Saved data entries
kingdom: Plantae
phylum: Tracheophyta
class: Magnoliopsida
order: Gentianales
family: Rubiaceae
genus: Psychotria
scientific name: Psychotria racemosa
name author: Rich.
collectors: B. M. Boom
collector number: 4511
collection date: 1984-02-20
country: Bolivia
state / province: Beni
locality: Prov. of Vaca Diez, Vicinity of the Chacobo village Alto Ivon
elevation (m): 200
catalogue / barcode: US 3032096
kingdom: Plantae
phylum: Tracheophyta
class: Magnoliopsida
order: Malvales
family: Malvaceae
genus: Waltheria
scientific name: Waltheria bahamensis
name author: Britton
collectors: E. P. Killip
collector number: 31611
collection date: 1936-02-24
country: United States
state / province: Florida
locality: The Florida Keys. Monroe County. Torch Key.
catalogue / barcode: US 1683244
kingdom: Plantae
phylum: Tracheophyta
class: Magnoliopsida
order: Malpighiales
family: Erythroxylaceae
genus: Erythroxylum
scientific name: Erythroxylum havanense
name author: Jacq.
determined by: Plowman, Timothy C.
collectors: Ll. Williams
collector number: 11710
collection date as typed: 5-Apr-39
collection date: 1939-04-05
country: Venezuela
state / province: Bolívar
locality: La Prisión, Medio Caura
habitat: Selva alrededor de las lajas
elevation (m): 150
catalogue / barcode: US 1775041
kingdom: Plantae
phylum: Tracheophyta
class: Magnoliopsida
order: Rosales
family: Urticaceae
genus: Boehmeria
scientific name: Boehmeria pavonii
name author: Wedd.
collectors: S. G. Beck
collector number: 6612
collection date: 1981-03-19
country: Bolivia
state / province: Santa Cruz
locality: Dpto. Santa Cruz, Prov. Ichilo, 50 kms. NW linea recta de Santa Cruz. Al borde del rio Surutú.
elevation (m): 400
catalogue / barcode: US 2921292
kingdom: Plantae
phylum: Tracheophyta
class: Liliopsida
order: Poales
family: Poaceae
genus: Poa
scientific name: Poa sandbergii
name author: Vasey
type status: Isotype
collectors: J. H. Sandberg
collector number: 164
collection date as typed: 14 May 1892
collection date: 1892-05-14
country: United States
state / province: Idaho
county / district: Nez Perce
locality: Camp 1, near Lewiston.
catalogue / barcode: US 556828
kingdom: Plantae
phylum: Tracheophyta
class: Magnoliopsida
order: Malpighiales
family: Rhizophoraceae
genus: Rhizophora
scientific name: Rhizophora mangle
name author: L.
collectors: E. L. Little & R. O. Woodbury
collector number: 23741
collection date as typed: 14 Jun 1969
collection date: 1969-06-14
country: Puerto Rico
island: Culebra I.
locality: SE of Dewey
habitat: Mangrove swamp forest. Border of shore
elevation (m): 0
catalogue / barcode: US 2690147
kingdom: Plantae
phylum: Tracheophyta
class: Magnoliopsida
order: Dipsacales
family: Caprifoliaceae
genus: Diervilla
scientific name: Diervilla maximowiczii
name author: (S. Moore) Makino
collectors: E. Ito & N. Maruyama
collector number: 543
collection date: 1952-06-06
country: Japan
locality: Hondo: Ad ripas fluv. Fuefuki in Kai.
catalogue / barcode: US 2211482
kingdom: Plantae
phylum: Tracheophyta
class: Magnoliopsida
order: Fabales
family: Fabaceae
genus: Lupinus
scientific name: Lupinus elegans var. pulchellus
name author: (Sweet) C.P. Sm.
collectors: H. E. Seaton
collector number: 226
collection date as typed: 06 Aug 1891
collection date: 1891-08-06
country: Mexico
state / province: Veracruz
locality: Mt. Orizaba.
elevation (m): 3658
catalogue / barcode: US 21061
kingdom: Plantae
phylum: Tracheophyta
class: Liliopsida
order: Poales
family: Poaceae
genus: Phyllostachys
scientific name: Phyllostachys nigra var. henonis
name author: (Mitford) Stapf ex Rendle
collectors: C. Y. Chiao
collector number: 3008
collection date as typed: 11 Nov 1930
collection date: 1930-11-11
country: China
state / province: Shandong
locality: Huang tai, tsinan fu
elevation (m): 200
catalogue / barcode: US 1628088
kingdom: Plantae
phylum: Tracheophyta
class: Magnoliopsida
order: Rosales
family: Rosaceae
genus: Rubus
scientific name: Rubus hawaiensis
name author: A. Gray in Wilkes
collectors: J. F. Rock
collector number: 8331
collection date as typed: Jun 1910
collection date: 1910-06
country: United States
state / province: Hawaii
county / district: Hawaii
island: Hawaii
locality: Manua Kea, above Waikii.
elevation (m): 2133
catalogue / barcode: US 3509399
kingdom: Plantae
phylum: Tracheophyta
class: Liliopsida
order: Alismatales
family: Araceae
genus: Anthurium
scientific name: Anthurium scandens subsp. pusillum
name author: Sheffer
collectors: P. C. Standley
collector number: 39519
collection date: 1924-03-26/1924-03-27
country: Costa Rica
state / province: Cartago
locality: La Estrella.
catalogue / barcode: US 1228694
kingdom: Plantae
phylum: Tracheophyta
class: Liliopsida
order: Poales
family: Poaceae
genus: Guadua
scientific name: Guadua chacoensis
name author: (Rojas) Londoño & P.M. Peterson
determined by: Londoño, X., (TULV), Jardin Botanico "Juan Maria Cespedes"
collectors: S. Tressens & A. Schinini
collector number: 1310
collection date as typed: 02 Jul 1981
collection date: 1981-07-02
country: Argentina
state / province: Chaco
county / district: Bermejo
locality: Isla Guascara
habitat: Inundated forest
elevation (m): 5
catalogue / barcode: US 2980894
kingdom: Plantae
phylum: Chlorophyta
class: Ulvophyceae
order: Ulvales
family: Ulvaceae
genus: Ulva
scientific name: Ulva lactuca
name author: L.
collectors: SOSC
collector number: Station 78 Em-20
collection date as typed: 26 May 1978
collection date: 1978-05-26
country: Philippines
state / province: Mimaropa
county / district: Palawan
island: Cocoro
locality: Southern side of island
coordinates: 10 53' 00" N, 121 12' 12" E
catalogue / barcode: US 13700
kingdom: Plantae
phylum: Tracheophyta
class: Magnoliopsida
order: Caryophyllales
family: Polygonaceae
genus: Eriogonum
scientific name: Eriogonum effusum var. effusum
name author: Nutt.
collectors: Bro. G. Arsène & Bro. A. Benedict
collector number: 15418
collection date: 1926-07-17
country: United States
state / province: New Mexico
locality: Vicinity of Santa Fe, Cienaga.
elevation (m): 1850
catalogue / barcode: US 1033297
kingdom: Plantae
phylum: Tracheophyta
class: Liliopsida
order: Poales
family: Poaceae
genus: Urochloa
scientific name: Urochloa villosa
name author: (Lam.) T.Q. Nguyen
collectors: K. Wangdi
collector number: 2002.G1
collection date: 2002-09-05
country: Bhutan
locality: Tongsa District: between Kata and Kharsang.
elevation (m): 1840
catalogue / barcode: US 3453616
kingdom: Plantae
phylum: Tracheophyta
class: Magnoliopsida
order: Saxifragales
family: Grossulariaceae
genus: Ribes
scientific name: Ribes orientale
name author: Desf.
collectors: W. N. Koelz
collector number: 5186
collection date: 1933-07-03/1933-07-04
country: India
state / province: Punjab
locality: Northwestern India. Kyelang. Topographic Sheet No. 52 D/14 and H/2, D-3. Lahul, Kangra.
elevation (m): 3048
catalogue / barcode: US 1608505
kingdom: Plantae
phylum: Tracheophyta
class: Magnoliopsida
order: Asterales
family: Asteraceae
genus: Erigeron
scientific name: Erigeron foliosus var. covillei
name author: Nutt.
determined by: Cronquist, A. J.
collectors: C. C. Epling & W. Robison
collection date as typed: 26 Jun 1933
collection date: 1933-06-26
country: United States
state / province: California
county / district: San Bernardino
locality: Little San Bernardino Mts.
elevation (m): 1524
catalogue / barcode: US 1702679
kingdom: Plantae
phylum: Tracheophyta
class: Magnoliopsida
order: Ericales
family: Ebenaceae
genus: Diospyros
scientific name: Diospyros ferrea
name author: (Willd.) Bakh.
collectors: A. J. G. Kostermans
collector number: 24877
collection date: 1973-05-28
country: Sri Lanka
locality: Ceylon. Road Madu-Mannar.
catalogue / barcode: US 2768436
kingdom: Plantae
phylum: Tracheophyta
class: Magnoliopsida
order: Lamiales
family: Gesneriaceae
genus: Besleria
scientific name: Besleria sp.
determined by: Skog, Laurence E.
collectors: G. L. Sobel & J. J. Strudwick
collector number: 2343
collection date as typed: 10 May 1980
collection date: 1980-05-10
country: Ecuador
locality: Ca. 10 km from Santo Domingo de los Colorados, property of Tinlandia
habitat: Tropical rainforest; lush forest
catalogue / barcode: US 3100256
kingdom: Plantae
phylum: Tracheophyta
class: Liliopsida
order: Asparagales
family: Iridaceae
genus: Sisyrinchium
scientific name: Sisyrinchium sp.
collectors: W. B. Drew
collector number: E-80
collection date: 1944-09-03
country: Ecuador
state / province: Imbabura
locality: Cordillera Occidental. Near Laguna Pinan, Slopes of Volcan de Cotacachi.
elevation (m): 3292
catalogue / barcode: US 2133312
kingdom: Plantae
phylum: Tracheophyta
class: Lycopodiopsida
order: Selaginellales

#### [TASK INSTRUCTIONS]
Take everything from the start of the items down to the line containing "state / province: Beni" and swap "collection date" for "date collected", leaving all else unchanged.

#### [RESPONSE]
kingdom: Plantae
phylum: Tracheophyta
class: Magnoliopsida
order: Gentianales
family: Rubiaceae
genus: Psychotria
scientific name: Psychotria racemosa
name author: Rich.
collectors: B. M. Boom
collector number: 4511
date collected: 1984-02-20
country: Bolivia
state / province: Beni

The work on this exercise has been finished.